Lessons all bosses could learn from the Cherokee Nation

Sarah Michael
March 07, 2013
news.com.au

IF you want your office to work more efficiently, take some lessons from the Cherokee Nation.

The tribe’s former Principal Chief Chad “Corntassel” Smith, who led the second largest Native American tribe in the US for 12 years, is an expert on successful management.

He says the strategies he used to lead a tribe of 300,000 can be applied to the running of a company, or even the management of a small office.

In his time as principal chief, he saw the Cherokee Nation grow its assets from $US150 million ($146.5 million) to $US1.2 billion, increased healthcare services from $US18 million to $US310 million and created 6000 jobs.

But when Chief Smith took office in 1999, the tribe was in disarray.

“There was political tension, political division, disorganisation – we didn’t know where we wanted to go,” he said.

Chief Smith credits the tribe’s turn around to his “Point A to Point B” leadership model, which is the subject of his recently released book Leadership Lessons from the Cherokee Nation.

“Effective leadership is being able to move people from where they’re at to where they want to go,” he said.

The role of principal chief is similar to being the governor of a state, providing governmental services to the nation as well as leading the Cherokee’s private sector businesses in the casino and gaming, hospitality and manufacturing sectors.

Chief Smith’s model is based on a traditional Cherokee prayer – “to learn from all I observe” – which encourages learning from different perspectives as the sun moves across the sky from sunrise to sunset.

“That came from the concept that if you got up in the morning to watch the sunrise, the sun would illuminate some aspects of the objects around you and cast shadows on others.

“Your perspective would change as the line of the sun would change.”

A leader running a business should be a student of all things around him, Chief Smith said.

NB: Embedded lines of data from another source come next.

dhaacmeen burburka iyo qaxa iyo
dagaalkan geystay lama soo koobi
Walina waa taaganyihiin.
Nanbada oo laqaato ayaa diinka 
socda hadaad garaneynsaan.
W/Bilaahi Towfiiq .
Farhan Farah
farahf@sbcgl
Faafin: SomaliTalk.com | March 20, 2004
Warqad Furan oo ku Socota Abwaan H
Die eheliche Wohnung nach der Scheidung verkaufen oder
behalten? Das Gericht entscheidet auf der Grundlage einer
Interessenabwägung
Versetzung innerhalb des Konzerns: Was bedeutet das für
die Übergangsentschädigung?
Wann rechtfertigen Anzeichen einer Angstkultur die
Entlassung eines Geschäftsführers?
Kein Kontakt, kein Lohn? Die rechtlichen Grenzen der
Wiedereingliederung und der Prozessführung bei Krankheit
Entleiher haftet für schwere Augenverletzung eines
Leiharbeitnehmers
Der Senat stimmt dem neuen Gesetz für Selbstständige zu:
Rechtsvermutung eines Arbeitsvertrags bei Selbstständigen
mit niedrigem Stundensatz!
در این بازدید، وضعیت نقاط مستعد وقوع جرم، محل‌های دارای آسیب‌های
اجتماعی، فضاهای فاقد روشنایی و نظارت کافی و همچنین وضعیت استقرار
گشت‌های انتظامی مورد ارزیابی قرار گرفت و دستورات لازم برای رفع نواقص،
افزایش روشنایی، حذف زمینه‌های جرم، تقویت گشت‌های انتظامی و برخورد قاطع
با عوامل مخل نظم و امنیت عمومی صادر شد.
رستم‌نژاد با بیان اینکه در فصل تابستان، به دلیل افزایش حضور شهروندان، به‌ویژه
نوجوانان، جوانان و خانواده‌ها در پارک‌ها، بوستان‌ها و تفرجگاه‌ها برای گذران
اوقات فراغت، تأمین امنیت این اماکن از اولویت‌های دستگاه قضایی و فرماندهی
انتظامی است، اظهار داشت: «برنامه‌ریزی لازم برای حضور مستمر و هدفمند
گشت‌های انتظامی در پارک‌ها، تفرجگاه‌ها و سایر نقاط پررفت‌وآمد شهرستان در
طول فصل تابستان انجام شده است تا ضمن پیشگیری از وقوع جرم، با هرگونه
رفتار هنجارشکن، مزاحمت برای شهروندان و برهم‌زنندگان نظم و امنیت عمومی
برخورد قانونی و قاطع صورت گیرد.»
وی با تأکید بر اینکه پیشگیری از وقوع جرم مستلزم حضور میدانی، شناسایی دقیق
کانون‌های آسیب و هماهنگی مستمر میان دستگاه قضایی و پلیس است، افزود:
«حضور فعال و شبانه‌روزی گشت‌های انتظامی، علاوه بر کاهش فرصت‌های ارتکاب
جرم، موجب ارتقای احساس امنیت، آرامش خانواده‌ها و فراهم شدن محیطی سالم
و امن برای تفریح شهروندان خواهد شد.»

“He can learn not only from his market, but from his employees, from his competitors – it helps you understand what that Point A is and how you get to that Point B.”

The idea of “Point A” is, he says, as simple as it sounds.

“‘Understand where you start. At Point A you have to have a tremendous amount of humility,” he said.

“You have to know where you’re at, what your resources and challenges are, and have a good sense of your environments and yourself.”
Point B is the end goal.

“You should never lose focus of the ultimate goal and if you can remember where you want to go it makes the effort of getting there much easier.”
Chief Smith said the last thing leaders should expect is gratitude.

“The value of leadership is in seeing things accomplished,” he said.

“If you’re in it for the glory or the money or some sort of self-promotion you’ll have a short tenure. You’ll alienate people and you won’t have the perspective to make things happen.”

Another important lesson Chief Smith tries to teach others is the idea that everybody is a leader, not just the boss.

“I think everybody should be a leader and everybody should be a teacher,” he said. “If you learn something you ought to share it with those around you.”

Chief Smith based his tribe’s end goal on the evaluation of late US Senator Henry Dawes, who in 1887 visited the Cherokee Nation and reported back to Congress that there was “not a poor person in the entire nation, that every family had their own home and the nation owed no debt”.

“That was the historical foundation for what we wanted to be in the future,” Chief Smith said.

“We wanted to be economically self reliant, have cohesive communities, all those things lead up to having a happy and healthy people.”